▸ PROBLEM DESCRIPTION
If a line below contains the word "SilkS", count it. Please give the total and nothing else.

▸ INPUT DATA
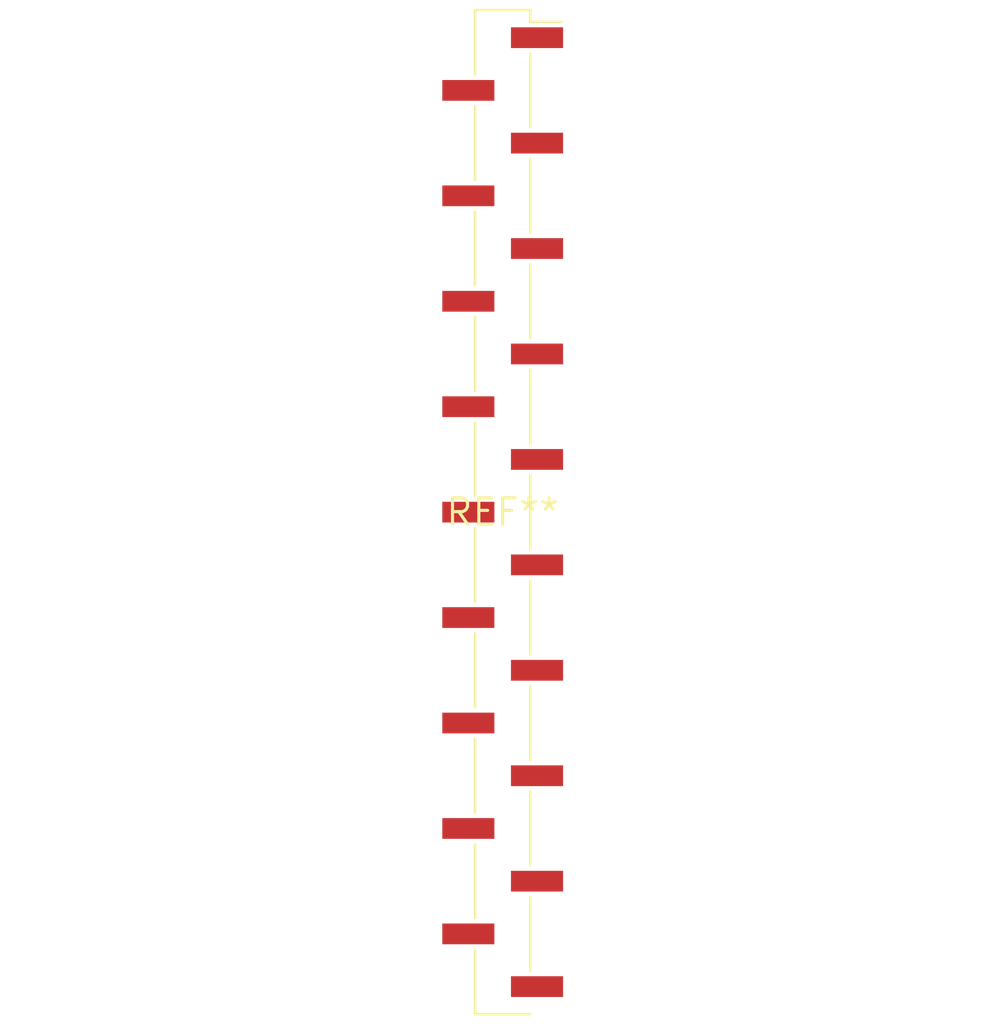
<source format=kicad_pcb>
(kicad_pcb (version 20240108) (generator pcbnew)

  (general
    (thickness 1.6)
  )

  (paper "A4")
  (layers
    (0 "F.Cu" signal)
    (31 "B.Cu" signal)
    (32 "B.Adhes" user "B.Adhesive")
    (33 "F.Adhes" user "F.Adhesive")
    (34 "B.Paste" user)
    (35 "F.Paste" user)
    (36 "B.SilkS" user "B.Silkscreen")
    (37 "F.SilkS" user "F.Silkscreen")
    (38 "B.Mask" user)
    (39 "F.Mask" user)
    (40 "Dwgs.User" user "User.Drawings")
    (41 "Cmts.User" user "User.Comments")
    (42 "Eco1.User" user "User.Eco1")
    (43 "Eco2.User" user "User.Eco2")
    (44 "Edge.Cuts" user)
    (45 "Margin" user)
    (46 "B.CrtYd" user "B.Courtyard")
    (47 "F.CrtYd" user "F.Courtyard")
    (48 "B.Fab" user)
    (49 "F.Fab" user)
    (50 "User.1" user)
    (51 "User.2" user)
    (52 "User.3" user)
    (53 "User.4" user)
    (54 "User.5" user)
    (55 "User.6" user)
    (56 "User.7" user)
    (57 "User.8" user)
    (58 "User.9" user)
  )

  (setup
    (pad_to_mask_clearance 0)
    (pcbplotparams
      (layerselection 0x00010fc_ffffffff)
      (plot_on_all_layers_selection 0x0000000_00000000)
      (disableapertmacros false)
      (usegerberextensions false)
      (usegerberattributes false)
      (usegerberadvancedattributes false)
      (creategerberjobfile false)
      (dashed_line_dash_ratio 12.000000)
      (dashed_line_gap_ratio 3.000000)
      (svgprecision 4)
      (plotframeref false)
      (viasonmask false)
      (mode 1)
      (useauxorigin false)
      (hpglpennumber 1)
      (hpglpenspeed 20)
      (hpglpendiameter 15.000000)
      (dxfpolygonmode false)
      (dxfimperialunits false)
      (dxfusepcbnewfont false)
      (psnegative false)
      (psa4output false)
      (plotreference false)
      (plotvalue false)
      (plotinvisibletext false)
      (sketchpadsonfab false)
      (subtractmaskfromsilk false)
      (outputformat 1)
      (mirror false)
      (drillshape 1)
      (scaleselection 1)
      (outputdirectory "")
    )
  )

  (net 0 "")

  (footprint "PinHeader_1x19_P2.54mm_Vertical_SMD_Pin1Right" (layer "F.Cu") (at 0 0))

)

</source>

...

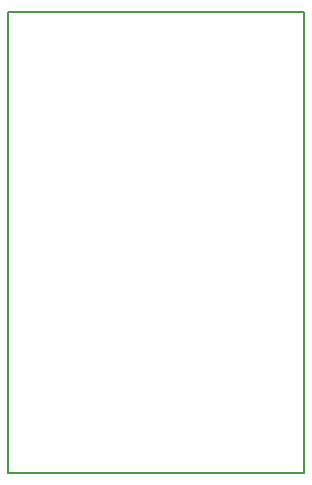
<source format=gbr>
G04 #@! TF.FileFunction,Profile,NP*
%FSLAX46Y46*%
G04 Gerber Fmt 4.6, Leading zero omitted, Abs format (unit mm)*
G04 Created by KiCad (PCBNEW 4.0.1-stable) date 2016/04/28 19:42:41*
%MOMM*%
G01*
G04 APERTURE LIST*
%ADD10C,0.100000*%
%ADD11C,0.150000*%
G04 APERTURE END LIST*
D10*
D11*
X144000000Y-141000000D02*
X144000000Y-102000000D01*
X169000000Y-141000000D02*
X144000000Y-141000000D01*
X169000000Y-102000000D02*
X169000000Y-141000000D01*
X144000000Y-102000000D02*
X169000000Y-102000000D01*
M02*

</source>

▸ FINISHED TASK
2